Getting the Most Out of Your Recording Session

Getting the Most Out of Your Recording Session

Most people have never made a professional studio recording. In fact, most people have never even set foot into a professional recording studio. However, as recording studios are popping up all over the world, from full sized, commercial, multi-room behemoths to basement home studios, studio time is becoming easier and easier to come by for the average person. In fact, with this rise in amateur studios, it is pretty common (and even expected) for every local garage band to need to have at least a passing-quality demo to book a show. This new availability of studio time is fantastic for up-and-coming artists and studios alike to get their products out there, but also brought down the quality of the average recording.

Throughout history, recording was an exclusive privilege. Now, it is easy for anyone with a computer and a mic to record in a DIY studio, but it is not easy to get your recording noticed. In this new world of over saturation, it is very wise to fully capitalize on your time in the studio to get you on the right track from the start and help set yourself apart from the rest without spending more money.

Here are some tips for getting the most out of your studio time BEFORE booking your next studio session:

Weigh all your options

With all the new upstarts, there are not only more places you can get a great recording made, but also more places you can go terribly wrong.

Starting off

Visit every potential studio and speak with every potential engineer.

Check out space

Look at all the spaces and engineers to get a feel for the studio atmosphere and engineer attitude that makes you feel the most comfortable and best fits the vibe of the band and music.

Check sound

Check out the sound of the rooms, do they fit the band’s sound or not? Ask for sample recordings/projects the studio has done. Beyond just “sound quality,” does the sound of the recordings (drum room sound, natural reverbs, echo chambers, specific mics or instruments) fit the sound you’re looking for?

Price

Price or expediency may also factor into your choice. This is the time to discuss pricing, timeline, and payment. Get a price and time estimate for the entire project to make sure it’s in your budget before moving forward. Many studios require a down-payment before starting.

Expectations

Have a chat about expectations with the engineers and studio staff. What services are included for the price?

What’s appropriate?

Find out what’s appropriate under their roof as far as drinking and bringing friends to sit in on sessions. They will want you to be comfortable, but it is their space and may be worth many thousands or even millions of dollars and is always a good idea to ask first.

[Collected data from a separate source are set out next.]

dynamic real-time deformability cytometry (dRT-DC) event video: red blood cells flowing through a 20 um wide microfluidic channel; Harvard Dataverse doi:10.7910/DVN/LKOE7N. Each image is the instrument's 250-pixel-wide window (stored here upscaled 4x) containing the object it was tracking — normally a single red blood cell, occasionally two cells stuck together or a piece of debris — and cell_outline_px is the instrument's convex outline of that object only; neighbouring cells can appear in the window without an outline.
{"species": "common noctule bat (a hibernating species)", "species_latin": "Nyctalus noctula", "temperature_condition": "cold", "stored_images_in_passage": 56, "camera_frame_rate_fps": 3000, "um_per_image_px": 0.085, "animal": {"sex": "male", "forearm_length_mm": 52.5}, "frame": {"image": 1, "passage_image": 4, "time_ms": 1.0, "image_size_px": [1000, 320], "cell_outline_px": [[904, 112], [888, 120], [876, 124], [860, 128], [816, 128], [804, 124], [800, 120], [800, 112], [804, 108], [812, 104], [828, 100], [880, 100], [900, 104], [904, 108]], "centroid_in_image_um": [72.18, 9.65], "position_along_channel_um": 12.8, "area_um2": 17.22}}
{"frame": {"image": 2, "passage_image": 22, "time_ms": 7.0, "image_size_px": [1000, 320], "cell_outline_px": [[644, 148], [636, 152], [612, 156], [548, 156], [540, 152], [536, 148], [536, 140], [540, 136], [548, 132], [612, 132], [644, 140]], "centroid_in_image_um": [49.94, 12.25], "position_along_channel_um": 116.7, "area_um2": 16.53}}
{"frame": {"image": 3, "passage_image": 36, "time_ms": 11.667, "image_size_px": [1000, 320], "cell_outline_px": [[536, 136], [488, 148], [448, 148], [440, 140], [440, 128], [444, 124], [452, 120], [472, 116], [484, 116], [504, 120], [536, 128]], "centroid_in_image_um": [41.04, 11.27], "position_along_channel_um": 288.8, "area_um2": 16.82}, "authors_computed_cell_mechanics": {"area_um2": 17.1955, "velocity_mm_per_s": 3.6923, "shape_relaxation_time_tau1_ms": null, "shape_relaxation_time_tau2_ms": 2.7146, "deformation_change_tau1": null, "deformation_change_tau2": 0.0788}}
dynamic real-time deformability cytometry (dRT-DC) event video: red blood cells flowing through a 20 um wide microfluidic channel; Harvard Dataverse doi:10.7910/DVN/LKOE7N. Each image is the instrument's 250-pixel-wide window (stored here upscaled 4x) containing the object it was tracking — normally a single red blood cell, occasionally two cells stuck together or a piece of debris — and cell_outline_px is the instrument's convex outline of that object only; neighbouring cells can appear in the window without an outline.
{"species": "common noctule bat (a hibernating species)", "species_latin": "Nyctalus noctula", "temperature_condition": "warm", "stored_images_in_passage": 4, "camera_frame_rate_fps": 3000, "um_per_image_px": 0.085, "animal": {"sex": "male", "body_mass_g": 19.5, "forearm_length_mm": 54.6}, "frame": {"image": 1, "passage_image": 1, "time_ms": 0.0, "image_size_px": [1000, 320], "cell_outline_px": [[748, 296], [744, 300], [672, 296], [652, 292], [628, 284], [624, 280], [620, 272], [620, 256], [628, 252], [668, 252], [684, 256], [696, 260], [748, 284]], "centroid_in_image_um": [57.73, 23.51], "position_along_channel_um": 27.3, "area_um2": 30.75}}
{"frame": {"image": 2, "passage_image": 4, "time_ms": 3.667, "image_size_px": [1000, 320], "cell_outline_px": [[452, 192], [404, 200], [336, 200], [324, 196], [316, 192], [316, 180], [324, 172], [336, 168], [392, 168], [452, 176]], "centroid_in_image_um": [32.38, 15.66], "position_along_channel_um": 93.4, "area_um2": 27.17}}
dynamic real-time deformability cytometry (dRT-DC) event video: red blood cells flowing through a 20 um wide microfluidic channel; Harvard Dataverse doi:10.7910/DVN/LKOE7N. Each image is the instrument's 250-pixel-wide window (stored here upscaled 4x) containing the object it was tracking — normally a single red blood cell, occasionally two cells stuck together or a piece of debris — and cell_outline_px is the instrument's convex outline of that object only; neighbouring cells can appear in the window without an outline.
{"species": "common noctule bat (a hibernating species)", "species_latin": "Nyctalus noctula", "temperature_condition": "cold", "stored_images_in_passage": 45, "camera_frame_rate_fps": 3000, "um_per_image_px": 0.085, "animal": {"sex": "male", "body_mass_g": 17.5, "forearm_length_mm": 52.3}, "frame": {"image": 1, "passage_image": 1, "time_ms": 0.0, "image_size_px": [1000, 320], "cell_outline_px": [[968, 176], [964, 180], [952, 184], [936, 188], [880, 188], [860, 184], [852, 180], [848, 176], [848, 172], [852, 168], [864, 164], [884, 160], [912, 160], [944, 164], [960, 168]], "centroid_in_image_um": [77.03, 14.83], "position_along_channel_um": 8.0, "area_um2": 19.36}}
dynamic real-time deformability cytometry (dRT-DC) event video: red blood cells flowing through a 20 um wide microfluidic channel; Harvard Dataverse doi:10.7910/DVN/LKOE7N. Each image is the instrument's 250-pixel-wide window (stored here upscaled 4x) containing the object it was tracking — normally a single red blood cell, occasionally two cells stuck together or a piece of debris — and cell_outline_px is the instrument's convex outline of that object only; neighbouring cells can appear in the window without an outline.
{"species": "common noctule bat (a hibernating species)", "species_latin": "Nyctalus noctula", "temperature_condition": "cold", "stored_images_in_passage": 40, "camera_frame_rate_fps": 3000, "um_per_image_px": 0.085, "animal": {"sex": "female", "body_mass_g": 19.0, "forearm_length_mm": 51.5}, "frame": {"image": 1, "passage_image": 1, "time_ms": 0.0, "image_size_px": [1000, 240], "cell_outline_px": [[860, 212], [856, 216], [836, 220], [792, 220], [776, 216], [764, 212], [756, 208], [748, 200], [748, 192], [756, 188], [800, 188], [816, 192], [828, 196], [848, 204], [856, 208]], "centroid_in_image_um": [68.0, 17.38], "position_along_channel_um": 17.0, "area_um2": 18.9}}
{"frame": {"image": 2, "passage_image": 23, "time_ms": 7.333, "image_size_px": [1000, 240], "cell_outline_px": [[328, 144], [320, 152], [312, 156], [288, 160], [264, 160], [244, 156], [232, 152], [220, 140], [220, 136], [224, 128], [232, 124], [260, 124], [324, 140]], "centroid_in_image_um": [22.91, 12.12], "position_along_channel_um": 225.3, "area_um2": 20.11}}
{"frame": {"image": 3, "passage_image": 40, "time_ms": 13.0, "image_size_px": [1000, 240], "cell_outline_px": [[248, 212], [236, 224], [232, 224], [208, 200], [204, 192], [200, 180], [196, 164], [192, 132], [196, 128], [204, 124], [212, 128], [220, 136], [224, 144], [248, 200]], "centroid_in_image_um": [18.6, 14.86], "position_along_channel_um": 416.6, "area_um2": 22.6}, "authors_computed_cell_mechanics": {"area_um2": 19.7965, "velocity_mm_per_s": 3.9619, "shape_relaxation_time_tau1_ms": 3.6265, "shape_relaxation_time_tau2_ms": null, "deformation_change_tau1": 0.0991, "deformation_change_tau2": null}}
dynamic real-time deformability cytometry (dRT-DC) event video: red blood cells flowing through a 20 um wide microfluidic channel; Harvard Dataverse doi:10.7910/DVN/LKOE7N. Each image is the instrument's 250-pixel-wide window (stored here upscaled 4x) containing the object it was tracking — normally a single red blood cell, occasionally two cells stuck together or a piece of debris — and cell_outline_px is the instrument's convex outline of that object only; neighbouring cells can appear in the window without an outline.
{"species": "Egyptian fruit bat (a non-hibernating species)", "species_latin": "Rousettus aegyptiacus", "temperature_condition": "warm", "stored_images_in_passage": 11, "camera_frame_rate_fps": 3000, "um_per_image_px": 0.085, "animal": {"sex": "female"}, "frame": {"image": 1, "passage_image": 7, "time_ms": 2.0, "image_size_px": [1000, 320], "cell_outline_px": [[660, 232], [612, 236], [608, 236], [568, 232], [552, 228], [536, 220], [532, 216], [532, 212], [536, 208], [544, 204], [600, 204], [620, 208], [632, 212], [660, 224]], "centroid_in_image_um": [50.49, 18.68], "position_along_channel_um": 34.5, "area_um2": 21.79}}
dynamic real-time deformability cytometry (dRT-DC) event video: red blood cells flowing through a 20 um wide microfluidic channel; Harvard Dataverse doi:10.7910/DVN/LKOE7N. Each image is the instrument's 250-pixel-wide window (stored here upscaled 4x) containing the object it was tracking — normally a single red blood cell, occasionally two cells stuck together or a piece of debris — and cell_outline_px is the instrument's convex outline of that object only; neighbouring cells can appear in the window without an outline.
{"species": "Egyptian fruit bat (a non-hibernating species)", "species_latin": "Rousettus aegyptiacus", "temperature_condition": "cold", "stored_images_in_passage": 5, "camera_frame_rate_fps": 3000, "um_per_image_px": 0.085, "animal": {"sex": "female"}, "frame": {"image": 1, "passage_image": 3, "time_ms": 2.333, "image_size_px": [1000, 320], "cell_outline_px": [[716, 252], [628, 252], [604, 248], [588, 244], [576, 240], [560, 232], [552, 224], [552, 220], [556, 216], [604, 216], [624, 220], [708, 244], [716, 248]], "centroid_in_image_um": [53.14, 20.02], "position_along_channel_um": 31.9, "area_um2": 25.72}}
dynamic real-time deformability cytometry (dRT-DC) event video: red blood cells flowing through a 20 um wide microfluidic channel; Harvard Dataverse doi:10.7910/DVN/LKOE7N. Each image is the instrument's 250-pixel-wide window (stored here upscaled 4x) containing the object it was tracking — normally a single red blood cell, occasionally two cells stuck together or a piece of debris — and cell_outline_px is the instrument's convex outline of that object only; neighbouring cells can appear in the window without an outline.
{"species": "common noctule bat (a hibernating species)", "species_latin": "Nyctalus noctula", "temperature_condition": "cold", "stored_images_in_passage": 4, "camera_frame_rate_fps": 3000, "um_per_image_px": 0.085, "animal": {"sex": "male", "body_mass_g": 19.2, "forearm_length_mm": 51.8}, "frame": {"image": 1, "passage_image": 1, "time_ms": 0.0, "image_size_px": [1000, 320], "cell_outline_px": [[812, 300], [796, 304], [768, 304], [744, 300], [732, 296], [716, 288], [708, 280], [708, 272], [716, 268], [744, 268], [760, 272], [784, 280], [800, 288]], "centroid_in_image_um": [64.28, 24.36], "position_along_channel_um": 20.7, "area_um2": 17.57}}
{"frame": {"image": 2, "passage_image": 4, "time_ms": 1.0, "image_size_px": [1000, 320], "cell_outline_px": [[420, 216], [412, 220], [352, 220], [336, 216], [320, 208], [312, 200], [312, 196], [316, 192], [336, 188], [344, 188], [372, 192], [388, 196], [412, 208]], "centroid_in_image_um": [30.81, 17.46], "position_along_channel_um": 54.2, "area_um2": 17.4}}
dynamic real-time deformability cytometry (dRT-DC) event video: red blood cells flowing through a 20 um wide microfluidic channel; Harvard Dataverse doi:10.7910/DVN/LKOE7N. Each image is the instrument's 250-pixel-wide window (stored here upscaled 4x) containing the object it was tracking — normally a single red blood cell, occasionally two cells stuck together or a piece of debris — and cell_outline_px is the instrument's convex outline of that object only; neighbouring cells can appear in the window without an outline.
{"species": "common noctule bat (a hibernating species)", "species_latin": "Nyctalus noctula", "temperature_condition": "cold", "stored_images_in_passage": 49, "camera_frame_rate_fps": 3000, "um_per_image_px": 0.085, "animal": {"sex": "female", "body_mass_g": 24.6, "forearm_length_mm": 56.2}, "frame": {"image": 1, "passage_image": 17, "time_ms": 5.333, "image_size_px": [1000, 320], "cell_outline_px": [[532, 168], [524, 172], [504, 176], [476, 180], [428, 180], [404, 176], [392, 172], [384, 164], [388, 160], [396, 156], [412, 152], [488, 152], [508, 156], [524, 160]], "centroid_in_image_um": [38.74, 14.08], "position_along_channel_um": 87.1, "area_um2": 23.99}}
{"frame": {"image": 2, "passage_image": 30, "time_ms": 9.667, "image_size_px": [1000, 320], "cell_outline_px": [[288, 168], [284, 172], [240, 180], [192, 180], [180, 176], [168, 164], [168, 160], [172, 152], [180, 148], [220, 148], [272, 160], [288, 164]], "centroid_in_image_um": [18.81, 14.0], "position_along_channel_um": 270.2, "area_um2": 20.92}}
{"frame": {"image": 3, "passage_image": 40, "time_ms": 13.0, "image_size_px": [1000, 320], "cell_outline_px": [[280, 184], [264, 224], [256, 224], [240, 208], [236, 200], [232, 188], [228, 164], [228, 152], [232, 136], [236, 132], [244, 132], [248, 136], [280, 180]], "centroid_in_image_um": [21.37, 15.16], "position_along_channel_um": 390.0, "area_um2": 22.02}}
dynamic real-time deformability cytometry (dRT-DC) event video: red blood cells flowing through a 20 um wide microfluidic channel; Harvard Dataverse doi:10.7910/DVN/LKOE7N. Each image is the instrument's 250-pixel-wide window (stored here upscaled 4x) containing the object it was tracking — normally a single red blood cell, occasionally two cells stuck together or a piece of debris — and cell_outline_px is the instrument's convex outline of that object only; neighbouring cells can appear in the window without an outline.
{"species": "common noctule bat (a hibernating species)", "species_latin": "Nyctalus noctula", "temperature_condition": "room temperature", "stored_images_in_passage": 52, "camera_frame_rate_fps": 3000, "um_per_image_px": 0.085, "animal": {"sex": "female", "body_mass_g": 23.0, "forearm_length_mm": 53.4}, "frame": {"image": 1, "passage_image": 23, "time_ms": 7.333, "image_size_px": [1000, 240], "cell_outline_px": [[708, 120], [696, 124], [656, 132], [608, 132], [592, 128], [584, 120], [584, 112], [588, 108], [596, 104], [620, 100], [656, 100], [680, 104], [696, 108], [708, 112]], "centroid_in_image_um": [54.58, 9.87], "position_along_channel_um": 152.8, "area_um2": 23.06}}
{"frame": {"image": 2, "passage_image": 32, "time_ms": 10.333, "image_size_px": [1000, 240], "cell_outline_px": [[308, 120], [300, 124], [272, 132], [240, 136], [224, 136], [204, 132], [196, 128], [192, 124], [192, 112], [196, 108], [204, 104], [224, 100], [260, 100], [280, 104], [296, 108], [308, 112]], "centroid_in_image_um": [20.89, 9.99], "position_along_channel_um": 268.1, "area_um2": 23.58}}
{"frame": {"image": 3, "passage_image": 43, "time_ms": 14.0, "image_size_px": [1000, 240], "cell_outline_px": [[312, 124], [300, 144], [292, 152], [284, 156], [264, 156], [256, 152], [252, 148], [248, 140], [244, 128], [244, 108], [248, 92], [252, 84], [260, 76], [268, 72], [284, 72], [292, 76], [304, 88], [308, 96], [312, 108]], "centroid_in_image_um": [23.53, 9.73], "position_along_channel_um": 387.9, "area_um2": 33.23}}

This is the time to discuss what you want the record to sound like with your engineer.

Be on time. Be respectful of their time and yours!

If you come in unprepared, or you show up two hours after the session was supposed to start, don’t be surprised paying more for the same end result. Not to mention, you will lose the respect of the studio staff/engineers.

Studio charge

Most studios charge by the hour and that hour starts immediately, even if you aren’t there yet. The staff is required to have the studio up and running and ready to go on time for your session, so that’s when the clock starts ticking. They worked very hard to get the studio prepared for you, it is not cool to disrespect their time.

Cancellation

Discuss cancellation fees and expectations BEFORE you need to cancel a session to avoid paying extra fees. Many studios will charge a late-cancellation fee or even full price for a no-show.

Keep a good image

Music industry networks often operate by word of mouth and studios and engineers can be a part of vast networks. Showing up late can get you pegged as one of “those bands” and as word travels. Because of this, other studios may become reluctant to work with you in the future.

Be prepared

Make sure you have everything you are going to need for the session. Don’t forget to include:

Bring your gear

All instruments, cables, pedals, power supplies, picks, extra strings, tuners, fresh batteries for all pedals and active guitars. Anything that might be used in the session. In addition, maybe even bring a backup instrument if you have one on hand.

Instruments ready

Be sure all instruments are setup, tuned, and ready to go when you arrive. Guitars should have new strings on and broken in, and intonation set up properly.

Songs must be completed

All songs/arrangements/parts/solos/sections/lyrics/tones/FX/instruments/etc. need to be finished and ready to record BEFORE the session begins. This step is very important and is something that should be done before booking studio time.

Come ready

Each performer needs to come to the studio ready to lay down their best take. It should be a matter of how perfect you can play, not a matter of playing it properly. The less time you waste trying to get “the right take,” the less your overall session will cost.

The studio is NOT for practicing

Double check that you are fully prepared and you don’t need to work through that one part that you “just can’t get”.

Bring water

Everybody needs to stay hydrated to perform at their peak.

BONUS TIP: Bring extra coffee/tea for your engineers for a morning session! The small things can build major brownie points.

And (of course), have fun! Recording an album or EP can be a once-in-a-lifetime opportunity and should be enjoyed and savored. Just make sure you’re getting the most out of your studio time, and not enjoying it at the expense of your recording engineer!